Following is a general outline of the technology commercialization process.
- Captures the background information on the new discovery.
- Licensing team works closely with inventors to gather pertinent information.
- Invention is evaluated for novelty and non-obviousness.
- Prior art patent search is performed and shared with inventors for review/comment.
- Market research is performed to evaluate commercial potential and competitive advantages.
- An investment decision is made whether to move forward or not with protection of intellectual property (IP).
- A strategy is developed to protect the IP.
- IP management team works with inventors and external patent attorneys.
- Manage patent prosecution.
- The objective is to find potential qualified companies to commercialize the IP, in the short-term (within 12-30 months).
- Technology summaries are drafted and posted on the License KU technology webpage.
- Marketing is outsourced to appropriate vendors and/or conducted by the licensing team.
- In the majority of cases, IP is licensed to existing companies.
- Inventors motivated to start new businesses are encouraged to form companies and take a license to their IP. On average, three new startups a year are formed through commercialization of KU intellectual property.
- Upon finding a suitable company, a license agreement (typically exclusive) is negotiated and executed.
- The terms generally include fees, payment of patent costs, royalties and commercialization milestones.
- See Licensing FAQs for further information.
- The licensee company takes on the responsibility for:
- developing the product(s)/service(s).
- scaling up production, manufacturing and product distribution.
- generating sales.
- An exclusive license allows the company to sub-license the IP to other companies.
- Licensees are expected to submit annual reports and quarterly reports upon the occurrence of sales.
- KUCTC monitors each license agreement for compliance.
A license agreement provides a company the rights to use KU-owned intellectual property to develop and commercialize (bring products and/or services to the market).

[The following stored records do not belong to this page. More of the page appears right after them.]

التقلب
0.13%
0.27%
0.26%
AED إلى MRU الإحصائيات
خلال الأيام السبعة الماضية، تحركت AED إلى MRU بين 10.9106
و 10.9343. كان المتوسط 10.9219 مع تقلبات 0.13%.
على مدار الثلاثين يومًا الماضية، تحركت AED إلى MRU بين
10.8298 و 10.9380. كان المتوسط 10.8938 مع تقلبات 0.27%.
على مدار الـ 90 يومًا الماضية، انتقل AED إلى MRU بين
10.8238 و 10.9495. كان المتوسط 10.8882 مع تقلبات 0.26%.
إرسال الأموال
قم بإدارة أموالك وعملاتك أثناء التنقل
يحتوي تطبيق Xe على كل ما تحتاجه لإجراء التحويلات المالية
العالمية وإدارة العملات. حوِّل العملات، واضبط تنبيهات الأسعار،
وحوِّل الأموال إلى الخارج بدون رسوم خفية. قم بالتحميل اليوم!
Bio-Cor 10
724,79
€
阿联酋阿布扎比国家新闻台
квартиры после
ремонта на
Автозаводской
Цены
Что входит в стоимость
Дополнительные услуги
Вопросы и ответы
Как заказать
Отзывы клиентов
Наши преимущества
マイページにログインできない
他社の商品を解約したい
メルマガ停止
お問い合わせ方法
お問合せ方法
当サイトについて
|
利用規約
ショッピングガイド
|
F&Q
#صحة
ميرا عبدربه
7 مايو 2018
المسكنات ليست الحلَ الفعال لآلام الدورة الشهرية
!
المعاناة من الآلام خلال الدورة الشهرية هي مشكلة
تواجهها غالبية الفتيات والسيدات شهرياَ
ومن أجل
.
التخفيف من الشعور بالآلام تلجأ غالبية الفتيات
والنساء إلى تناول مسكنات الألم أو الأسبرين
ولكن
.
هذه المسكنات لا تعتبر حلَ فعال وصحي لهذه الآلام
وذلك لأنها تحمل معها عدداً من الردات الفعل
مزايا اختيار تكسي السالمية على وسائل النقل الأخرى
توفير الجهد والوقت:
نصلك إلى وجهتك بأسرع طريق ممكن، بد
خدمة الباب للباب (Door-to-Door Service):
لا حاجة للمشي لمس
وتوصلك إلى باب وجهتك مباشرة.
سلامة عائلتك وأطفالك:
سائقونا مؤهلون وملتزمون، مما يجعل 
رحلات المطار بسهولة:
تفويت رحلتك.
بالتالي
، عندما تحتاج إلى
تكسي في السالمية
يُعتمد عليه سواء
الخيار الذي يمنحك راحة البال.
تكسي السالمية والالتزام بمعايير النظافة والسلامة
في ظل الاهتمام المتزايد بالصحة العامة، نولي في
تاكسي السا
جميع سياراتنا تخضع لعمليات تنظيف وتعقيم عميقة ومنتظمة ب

The license agreement typically* includes the following terms:
- License fee
- Field of use
- Payments of patent costs
- Commercial diligence / Development milestones
- Royalty on sales
- Minimum royalty
See Swift Startup License terms and requirements
Since each emerging technology has different market value, the cost for a license is negotiated with a licensing manager. KU uses industry standards for terms, e.g. royalties, stage of development.
Generally, licensing a KU technology involves three expenses:
- Licensing fee
- Patent costs (past and future)
The license fee and past patent costs reimbursement are due after executing the agreement, and royalties are paid to KU when a product is sold.
To ensure that the licensee has a reasonable commercialization strategy, KU expects licensees to submit a detailed business plan (under a confidential disclosure agreement) to develop and commercialize the intellectual property. The deliverable milestones are in congruence with the business plan.
To exchange confidential information between KU and a potential licensee (e.g. an unpublished patent application or a company’s business), the parties sign a non-disclosure agreement (NDA or CDA). The licensee agrees not to use the confidential information without a license agreement and not to disclose it if it is not in the public domain.
Royalties are calculated on a percentage-of-sales or fee-per-unit basis. KU expects a minimum royalty each year after an agreed upon development period. The minimum royalty is included in the license agreement to encourage timely commercialization and active marketing of the technology and is set at a relatively low amount compared to the expected royalties. Any royalties actually earned offset that minimum royalty, and it is usually not an additional fee.
An option agreement gives a company the right to review a technology to determine if it is a good fit for the company. During the option period, KU will keep the technology off the market and it will be available only to the company to license for a one-time fee.